__Collected data__.
++++++++++++++++++++
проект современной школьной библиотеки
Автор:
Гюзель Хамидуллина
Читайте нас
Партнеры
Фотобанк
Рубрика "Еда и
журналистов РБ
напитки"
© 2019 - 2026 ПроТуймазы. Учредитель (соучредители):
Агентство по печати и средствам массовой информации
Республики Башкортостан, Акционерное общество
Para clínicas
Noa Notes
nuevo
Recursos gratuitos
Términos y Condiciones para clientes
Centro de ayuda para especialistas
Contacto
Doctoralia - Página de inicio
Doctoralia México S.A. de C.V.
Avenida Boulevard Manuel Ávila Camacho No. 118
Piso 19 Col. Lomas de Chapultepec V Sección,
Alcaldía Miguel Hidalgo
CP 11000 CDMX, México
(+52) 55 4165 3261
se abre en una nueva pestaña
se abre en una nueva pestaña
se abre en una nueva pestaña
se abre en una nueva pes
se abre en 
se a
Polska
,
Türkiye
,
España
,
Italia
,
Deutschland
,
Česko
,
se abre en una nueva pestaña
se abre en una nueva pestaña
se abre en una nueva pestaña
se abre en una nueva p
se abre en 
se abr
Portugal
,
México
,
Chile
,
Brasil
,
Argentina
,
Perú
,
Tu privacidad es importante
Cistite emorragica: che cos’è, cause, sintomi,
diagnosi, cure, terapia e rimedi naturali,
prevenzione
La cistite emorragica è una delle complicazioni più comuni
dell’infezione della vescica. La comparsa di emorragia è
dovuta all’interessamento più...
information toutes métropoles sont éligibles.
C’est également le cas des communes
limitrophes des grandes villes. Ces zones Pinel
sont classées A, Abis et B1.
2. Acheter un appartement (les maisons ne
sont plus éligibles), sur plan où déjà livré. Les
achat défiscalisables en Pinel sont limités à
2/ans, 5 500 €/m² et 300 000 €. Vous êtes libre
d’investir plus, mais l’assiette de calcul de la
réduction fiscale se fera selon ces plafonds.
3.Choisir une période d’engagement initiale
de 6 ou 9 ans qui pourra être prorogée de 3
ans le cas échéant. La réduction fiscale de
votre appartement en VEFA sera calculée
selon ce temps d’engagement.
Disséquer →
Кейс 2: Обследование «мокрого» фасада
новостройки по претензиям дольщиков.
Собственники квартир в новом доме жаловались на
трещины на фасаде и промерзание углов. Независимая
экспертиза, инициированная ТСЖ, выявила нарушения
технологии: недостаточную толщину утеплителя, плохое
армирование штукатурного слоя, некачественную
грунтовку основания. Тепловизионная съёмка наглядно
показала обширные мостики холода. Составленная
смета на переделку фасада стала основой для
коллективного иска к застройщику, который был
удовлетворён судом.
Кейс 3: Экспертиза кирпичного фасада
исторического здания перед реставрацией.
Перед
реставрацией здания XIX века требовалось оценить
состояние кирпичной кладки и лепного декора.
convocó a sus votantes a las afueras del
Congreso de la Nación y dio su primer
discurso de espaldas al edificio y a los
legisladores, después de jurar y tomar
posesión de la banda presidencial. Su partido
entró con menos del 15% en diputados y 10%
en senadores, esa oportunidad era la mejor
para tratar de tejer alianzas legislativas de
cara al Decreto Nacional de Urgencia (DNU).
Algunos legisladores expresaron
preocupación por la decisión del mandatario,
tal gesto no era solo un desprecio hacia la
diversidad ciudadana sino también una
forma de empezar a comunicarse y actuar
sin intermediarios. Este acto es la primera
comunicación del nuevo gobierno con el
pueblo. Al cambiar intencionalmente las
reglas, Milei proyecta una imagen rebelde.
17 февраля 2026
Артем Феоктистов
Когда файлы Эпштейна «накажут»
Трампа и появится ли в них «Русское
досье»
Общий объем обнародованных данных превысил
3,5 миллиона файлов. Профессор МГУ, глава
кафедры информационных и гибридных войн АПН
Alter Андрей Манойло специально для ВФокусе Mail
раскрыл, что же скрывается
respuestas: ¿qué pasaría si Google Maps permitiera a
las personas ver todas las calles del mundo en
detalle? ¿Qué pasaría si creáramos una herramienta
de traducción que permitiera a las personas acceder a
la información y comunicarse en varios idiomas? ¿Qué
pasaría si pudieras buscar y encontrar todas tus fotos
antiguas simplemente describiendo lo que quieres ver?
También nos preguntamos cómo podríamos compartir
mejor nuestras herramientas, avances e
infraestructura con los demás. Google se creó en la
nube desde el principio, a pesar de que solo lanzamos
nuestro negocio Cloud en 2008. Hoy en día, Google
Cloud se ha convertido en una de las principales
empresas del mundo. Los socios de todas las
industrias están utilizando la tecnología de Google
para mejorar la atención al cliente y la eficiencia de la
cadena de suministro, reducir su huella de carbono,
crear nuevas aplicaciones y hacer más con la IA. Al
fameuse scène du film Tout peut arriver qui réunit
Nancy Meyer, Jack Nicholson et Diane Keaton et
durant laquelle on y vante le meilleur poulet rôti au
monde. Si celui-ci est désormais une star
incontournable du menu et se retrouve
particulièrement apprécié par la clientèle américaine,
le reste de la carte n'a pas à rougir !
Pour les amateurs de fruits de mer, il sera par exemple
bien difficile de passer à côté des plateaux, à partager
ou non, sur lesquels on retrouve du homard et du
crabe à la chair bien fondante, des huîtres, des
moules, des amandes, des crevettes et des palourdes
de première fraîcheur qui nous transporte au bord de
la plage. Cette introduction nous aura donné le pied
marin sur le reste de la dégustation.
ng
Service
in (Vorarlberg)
++++++++++++++++++++
__What to produce__.
For this task, write out exactly the lines of the entries above, starting at the line with "limitrophes des grandes" and ending at the line with "réduction fiscale se fera selon ces plafonds.", both included, and no others.

__Written reply__.
limitrophes des grandes villes. Ces zones Pinel
sont classées A, Abis et B1.
2. Acheter un appartement (les maisons ne
sont plus éligibles), sur plan où déjà livré. Les
achat défiscalisables en Pinel sont limités à
2/ans, 5 500 €/m² et 300 000 €. Vous êtes libre
d’investir plus, mais l’assiette de calcul de la
réduction fiscale se fera selon ces plafonds.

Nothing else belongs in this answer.